**WHAT THE EXERCISE ASKS**
Provide again, from the entries below, every line from the one containing "Assistive Device shall" through the one containing "For people who have intellectual/developmental", exactly as written, and no other line.
----- EXERCISE INPUT
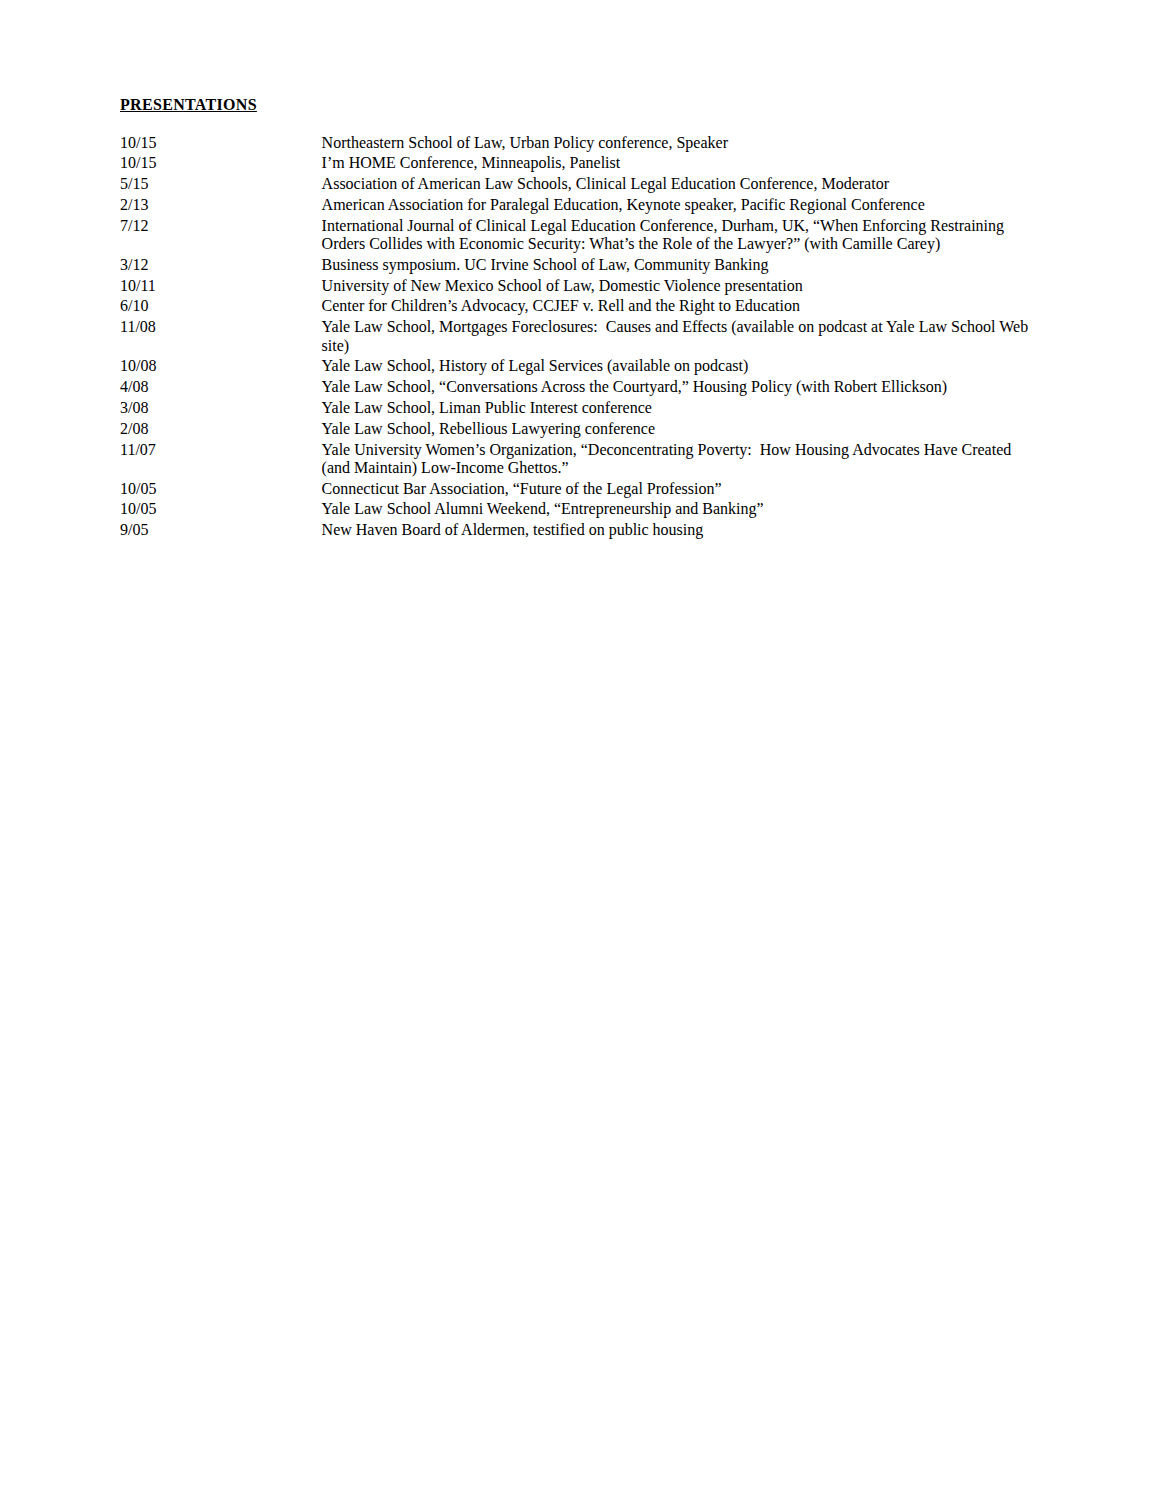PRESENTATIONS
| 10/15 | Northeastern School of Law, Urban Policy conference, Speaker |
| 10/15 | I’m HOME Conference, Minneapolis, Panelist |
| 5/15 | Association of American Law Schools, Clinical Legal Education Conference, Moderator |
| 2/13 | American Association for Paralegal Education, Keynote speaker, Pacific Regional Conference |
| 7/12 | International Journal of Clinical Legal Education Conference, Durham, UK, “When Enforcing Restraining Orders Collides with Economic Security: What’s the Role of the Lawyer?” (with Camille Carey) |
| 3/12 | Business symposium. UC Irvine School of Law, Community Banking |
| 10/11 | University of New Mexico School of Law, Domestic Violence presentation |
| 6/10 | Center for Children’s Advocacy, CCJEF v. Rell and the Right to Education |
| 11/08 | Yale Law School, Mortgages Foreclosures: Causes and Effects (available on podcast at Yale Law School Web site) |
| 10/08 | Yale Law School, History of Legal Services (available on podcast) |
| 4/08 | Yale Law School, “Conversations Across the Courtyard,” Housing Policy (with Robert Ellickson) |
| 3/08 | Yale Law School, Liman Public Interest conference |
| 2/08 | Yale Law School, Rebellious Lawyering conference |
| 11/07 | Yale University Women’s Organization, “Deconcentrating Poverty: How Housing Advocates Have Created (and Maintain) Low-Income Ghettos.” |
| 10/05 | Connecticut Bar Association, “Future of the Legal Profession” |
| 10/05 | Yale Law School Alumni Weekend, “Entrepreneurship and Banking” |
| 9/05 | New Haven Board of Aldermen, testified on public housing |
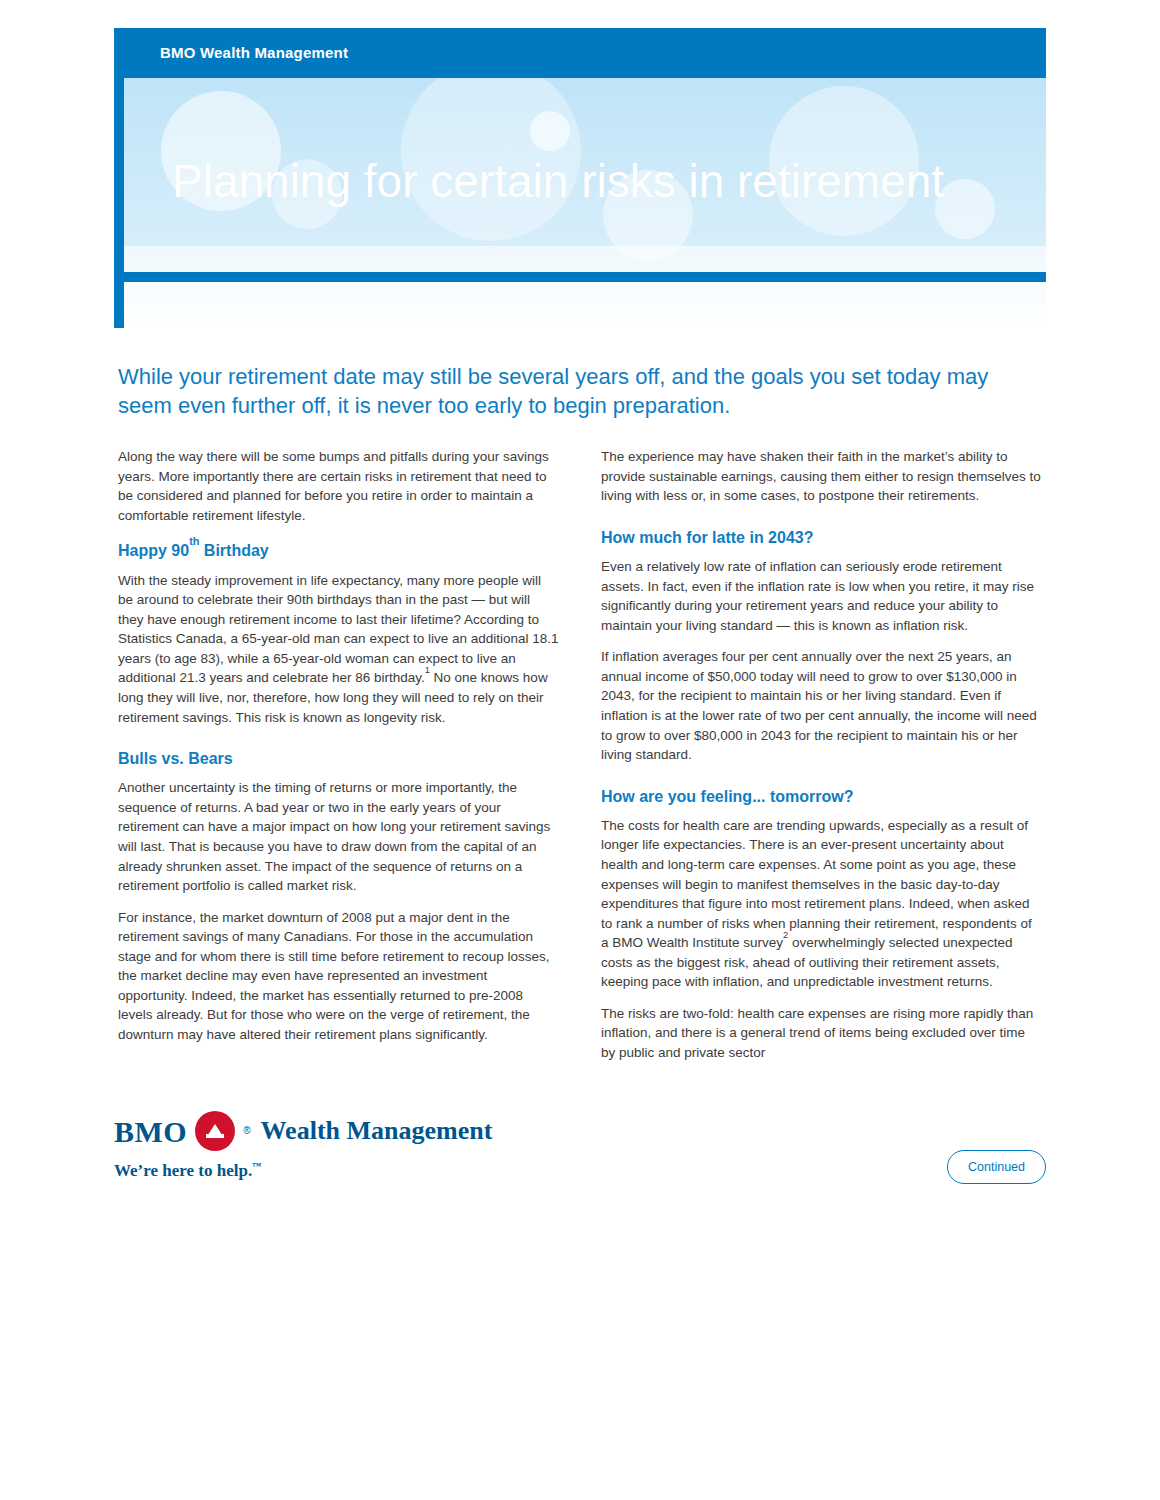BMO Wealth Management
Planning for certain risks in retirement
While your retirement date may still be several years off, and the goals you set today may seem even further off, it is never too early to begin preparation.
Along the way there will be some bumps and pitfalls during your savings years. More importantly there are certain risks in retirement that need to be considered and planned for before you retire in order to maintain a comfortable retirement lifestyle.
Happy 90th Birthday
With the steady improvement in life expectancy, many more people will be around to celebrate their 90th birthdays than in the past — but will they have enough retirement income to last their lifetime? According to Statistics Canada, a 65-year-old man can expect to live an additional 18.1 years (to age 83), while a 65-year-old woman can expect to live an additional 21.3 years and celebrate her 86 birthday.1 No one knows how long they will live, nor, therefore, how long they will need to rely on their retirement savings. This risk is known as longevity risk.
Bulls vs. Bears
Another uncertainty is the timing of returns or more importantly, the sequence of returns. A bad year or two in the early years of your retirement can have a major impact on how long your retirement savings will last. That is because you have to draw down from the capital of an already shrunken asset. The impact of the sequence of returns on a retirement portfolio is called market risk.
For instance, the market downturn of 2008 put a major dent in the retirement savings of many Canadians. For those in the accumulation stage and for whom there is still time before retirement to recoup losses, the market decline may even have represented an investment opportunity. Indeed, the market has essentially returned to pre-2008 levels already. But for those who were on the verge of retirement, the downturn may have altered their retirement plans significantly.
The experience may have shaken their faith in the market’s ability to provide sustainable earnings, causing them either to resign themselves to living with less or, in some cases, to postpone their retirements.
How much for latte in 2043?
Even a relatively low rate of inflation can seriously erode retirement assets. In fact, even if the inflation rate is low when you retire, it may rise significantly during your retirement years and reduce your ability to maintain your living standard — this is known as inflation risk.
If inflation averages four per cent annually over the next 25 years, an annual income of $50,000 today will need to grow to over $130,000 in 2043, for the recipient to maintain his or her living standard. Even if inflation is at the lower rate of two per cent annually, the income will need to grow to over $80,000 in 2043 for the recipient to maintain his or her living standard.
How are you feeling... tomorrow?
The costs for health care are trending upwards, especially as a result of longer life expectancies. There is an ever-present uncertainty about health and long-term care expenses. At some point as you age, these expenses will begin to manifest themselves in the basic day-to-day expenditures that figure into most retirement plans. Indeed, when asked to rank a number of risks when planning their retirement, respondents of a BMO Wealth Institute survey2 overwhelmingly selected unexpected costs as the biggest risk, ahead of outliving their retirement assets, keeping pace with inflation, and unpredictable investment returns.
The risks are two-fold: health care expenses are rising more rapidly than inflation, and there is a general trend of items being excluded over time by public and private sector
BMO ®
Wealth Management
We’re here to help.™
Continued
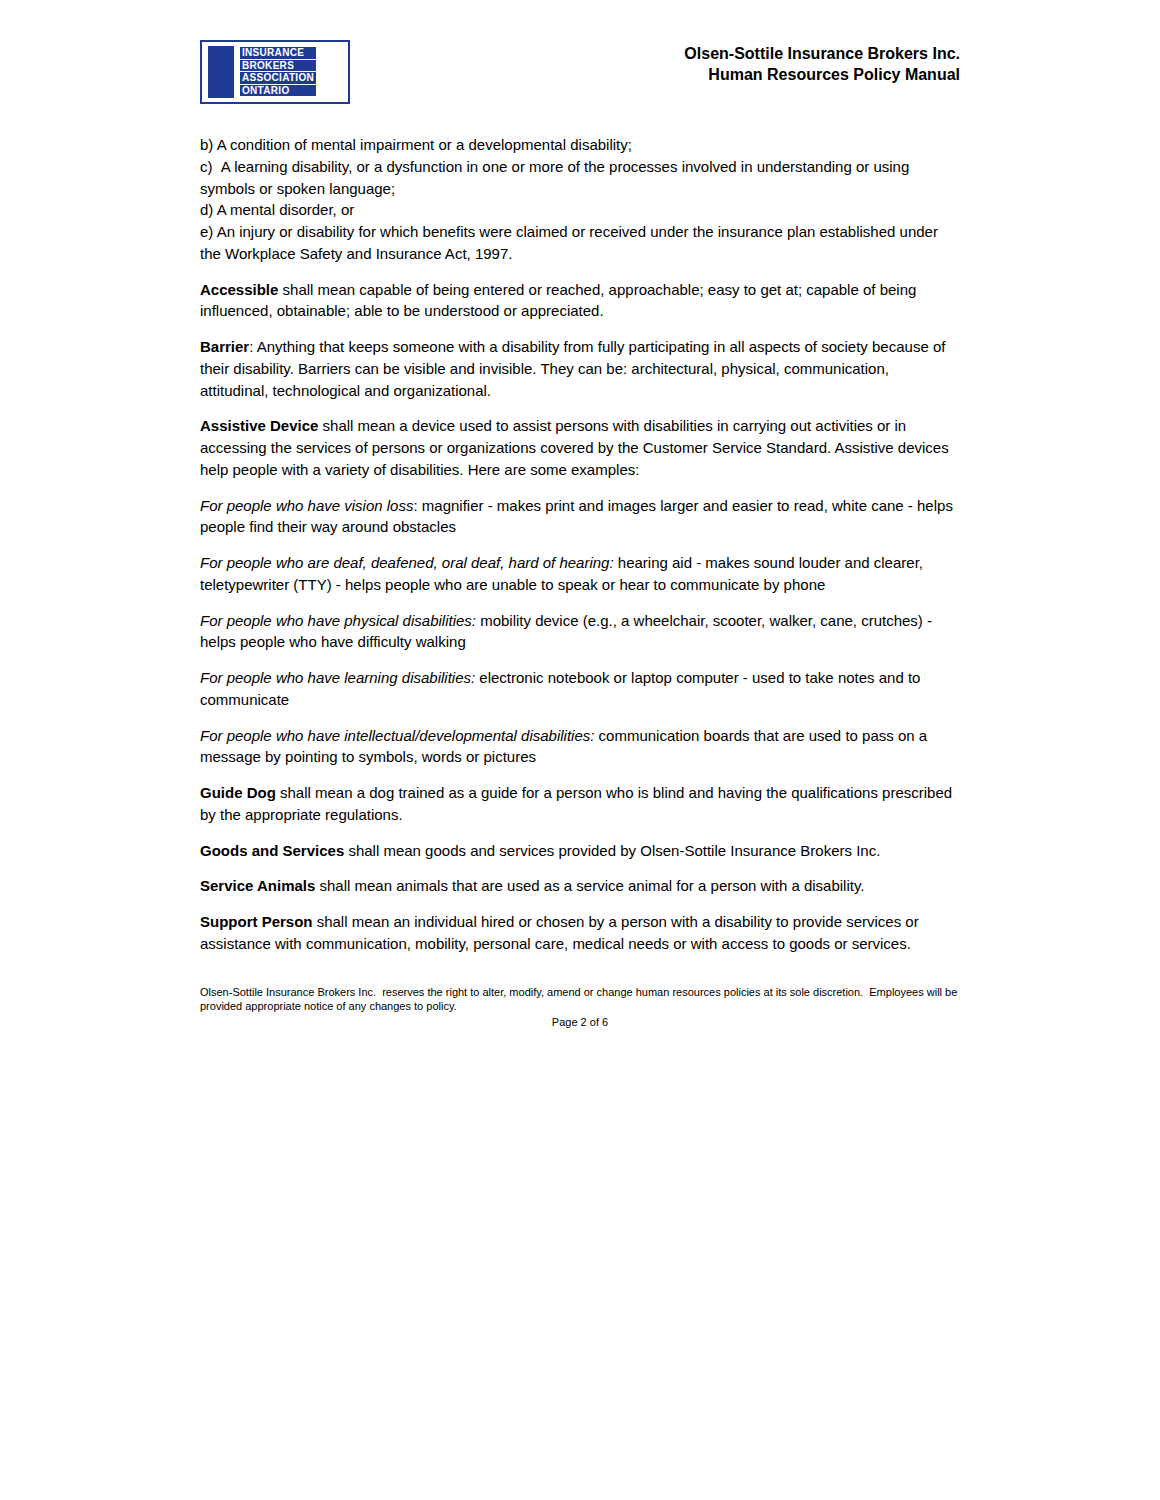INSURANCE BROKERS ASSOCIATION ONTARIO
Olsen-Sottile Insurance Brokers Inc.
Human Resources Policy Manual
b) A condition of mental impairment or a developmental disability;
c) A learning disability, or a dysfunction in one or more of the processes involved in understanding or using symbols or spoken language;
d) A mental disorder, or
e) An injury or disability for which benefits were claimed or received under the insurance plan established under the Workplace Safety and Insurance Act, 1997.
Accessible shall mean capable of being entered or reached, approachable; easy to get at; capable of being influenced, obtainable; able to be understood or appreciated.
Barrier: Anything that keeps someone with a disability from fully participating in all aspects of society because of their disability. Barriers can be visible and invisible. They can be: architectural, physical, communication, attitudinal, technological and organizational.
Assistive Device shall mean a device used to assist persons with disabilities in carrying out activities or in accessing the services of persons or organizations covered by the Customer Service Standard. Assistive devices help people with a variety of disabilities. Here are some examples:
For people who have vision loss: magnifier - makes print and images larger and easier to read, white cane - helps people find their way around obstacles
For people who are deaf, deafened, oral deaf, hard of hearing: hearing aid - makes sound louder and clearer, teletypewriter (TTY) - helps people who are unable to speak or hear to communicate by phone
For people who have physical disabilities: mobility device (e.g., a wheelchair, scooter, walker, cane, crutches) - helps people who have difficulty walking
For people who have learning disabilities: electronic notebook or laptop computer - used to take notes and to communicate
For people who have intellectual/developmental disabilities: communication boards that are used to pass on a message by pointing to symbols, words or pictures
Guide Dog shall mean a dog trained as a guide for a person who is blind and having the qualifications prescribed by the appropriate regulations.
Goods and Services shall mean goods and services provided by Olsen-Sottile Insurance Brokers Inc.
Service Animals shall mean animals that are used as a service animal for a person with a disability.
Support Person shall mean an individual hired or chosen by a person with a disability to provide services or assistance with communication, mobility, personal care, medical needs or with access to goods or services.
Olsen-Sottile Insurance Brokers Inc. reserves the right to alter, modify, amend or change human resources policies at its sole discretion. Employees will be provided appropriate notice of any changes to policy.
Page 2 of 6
----------
**TASK SOLUTION**
Assistive Device shall mean a device used to assist persons with disabilities in carrying out activities or in accessing the services of persons or organizations covered by the Customer Service Standard. Assistive devices help people with a variety of disabilities. Here are some examples:
For people who have vision loss: magnifier - makes print and images larger and easier to read, white cane - helps people find their way around obstacles
For people who are deaf, deafened, oral deaf, hard of hearing: hearing aid - makes sound louder and clearer, teletypewriter (TTY) - helps people who are unable to speak or hear to communicate by phone
For people who have physical disabilities: mobility device (e.g., a wheelchair, scooter, walker, cane, crutches) - helps people who have difficulty walking
For people who have learning disabilities: electronic notebook or laptop computer - used to take notes and to communicate
For people who have intellectual/developmental disabilities: communication boards that are used to pass on a message by pointing to symbols, words or pictures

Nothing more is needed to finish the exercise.